Depends on how hot your girl is. If she's smokin', you can bet your a$$ that if the opportunity ever came up, that guy would jump on it faster than lightning. The girl, however, is less likely to do that, but as I said, their history will tell you most of it.
I've been on both sides before. I've been the BF with the girl who has a close guy "friend" and there was supposedly nothing going on. But at the same time, my girl was not some super-hot model to the point where any guy would jump on her. This was my very first GF, so I was pretty much getting started with the whole relationship thing, so I didn't really care anyways. I sort of knew we wouldn't last super long, it was just for experience. Anyways, back then I was not too comfortable with this guy around, and it led to some disputes. No longer is that sort of thing happening, but you get smarter with age.
On the flip side, I've also been the guy who the girl is friends with, and the jealous BF gets all ticked about. This is more fun
heh heh. Well, anyways, I'd say in general, there is not a lot to worry about, so long as the guy respects the boundaries. If he's playing your girl and actually pulling moves on her, then maybe start worrying a bit. The reason for this is that it may come down to the point where the guy actually makes the girl see what she's missing out on and she'll start re-assessing your relationship with her and start comparing the two. That will make your life more difficult because you'll be thrown into the inevitable position of having to either step up to the challenge and give her a reason to stay with you, or else risk losing her. I know you don't want to hear this, but it's the truth.
I know a girl now who I am STRICTLY friends with. There was never any attraction between us, and if anything, it was her attracted to me. She has a BF and they've been together for like 5 months. She tells me how she met this other guy who's everything she wants, and she's just so confused as to whether she should stay with the BF.

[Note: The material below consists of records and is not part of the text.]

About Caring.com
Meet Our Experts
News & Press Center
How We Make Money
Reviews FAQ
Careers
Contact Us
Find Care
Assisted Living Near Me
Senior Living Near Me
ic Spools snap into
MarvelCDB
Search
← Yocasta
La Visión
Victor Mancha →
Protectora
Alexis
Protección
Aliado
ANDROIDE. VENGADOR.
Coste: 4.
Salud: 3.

The worst part for the BF is that she's actually to the point where she's finding reasons to justify NOT staying with him. That's rough. I'm sort of acting as the emotional tampon, which is easy because I'm not interested in this girl at all. It's quite an eye-opening experience, and goes to show you that don't believe this friendzone stuff is going to be some absolute BUFFER to her getting with the guy. Anyone who thinks that anything is absolute in this case had better take their blinders off. Relationships are ever-changing creatures. You have to always stay on your toes, that's why you need to make sure you can spend the time before you get into one.